Sicuramente è una prassi che sta spopolando perché ha dei risultati. In gergo viene chiamata “modalità monaco” perché punta a limitare quelle che sono le distrazioni. È sicuramente un modo che attenua l’utilizzo perché mette in moto un processo che è quello di consapevolezza. Alcuni genitori ricorrono allo psicologo per “curare” il rapporto con lo smartphone dei propri figli.

Quando è effettivamente necessario?

Che il rapporto genitori-figli sia spesso difficile è ormai una cosa abbastanza nota, come lo è il fatto che l’uso del telefonino è diventato un abuso. Tuttavia queste considerazioni non devono essere usate come uno strumento perché i genitori deleghino altri al compito di “aggiustare il proprio figlio” che a volte può avere dei comportamenti errati, né serve per giustificare il genitore, normalizzando delle situazioni in cui vi è già l’esistenza di un problema.

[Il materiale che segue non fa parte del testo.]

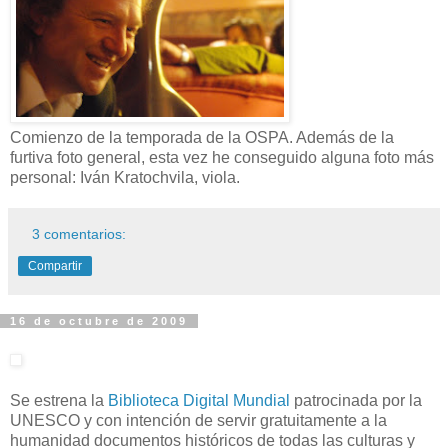
Comienzo de la temporada de la OSPA. Además de la
furtiva foto general, esta vez he conseguido alguna foto más
personal: Iván Kratochvila, viola.
3 comentarios:
Compartir
16 de octubre de 2009
Se estrena la
Biblioteca Digital Mundial
patrocinada por la
UNESCO y con intención de servir gratuitamente a la
humanidad documentos históricos de todas las culturas y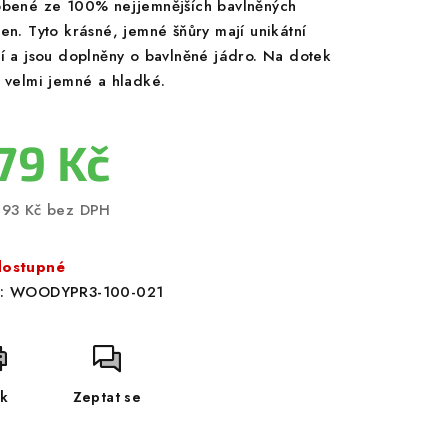
obené ze 100% nejjemnějších bavlněných
ken. Tyto krásné, jemné šňůry mají unikátní
ní a jsou doplněny o bavlněné jádro. Na dotek
u velmi jemné a hladké.
79 Kč
,93 Kč bez DPH
ná
a:
ostupné
:
WOODYPR3-100-021
sk
Zeptat se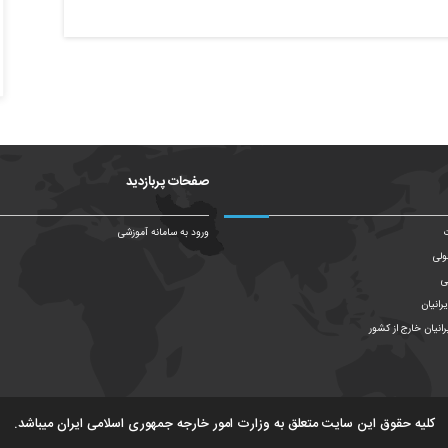
صفحات پربازدید
ت
ورود به سامانه آموزشی
ولی
ی
رانیان
رانیان خارج از کشور
کلیه حقوق این سایت متعلق به وزارت امور خارجه جمهوری اسلامی ایران میباشد.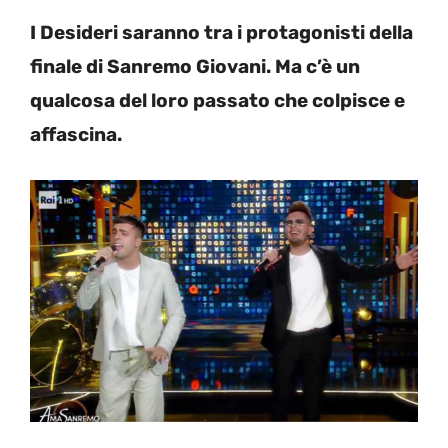
I Desideri saranno tra i protagonisti della
finale di Sanremo Giovani. Ma c’è un
qualcosa del loro passato che colpisce e
affascina.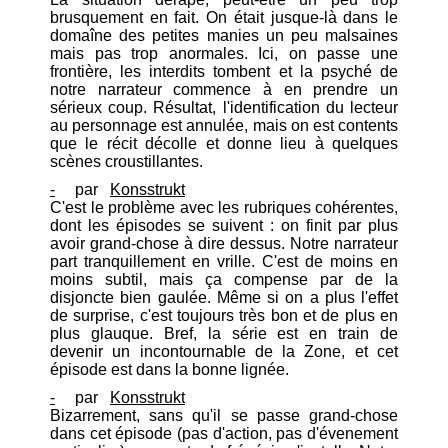
brusquement en fait. On était jusque-là dans le
domaîne des petites manies un peu malsaines
mais pas trop anormales. Ici, on passe une
frontière, les interdits tombent et la psyché de
notre narrateur commence à en prendre un
sérieux coup. Résultat, l'identification du lecteur
au personnage est annulée, mais on est contents
que le récit décolle et donne lieu à quelques
scènes croustillantes.
-
par
Konsstrukt
C'est le problème avec les rubriques cohérentes,
dont les épisodes se suivent : on finit par plus
avoir grand-chose à dire dessus. Notre narrateur
part tranquillement en vrille. C'est de moins en
moins subtil, mais ça compense par de la
disjoncte bien gaulée. Même si on a plus l'effet
de surprise, c'est toujours très bon et de plus en
plus glauque. Bref, la série est en train de
devenir un incontournable de la Zone, et cet
épisode est dans la bonne lignée.
-
par
Konsstrukt
Bizarrement, sans qu'il se passe grand-chose
dans cet épisode (pas d'action, pas d'évenement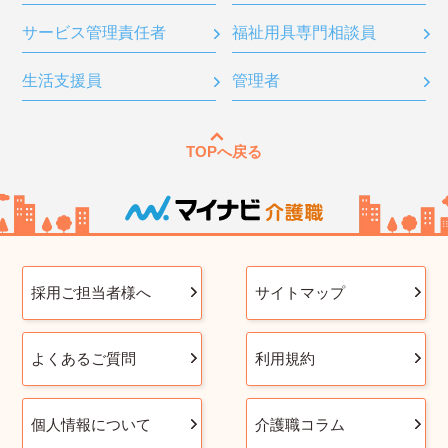
サービス管理責任者
福祉用具専門相談員
生活支援員
管理者
TOPへ戻る
採用ご担当者様へ
サイトマップ
よくあるご質問
利用規約
個人情報について
介護職コラム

Proprio in un’ottica preventiva si possono frequentare dei corsi che informano su tematiche specifiche o partecipare anche a delle consulenze psicoeducative, cioè farsi sostenere nelle competenze genitoriali.

Secondo lei quale può essere la ricaduta sociale di una rinnovata libertà dagli smartphone?

Questa ritrovata libertà potrebbe essere davvero il bello di parlare vis a vis, il bello di ascoltare l’altro, asciugare una lacrima. È bello anche condividere un sorriso in relazioni che sono vere in emozioni, che hanno dei nomi, hanno dei volti reali e non passano dall’emoticon. Ma è bello anche scoprirsi capaci di riflettere, trovare soluzioni creative, prendersi il tempo di pensare e capire davanti a un problema come affrontarlo.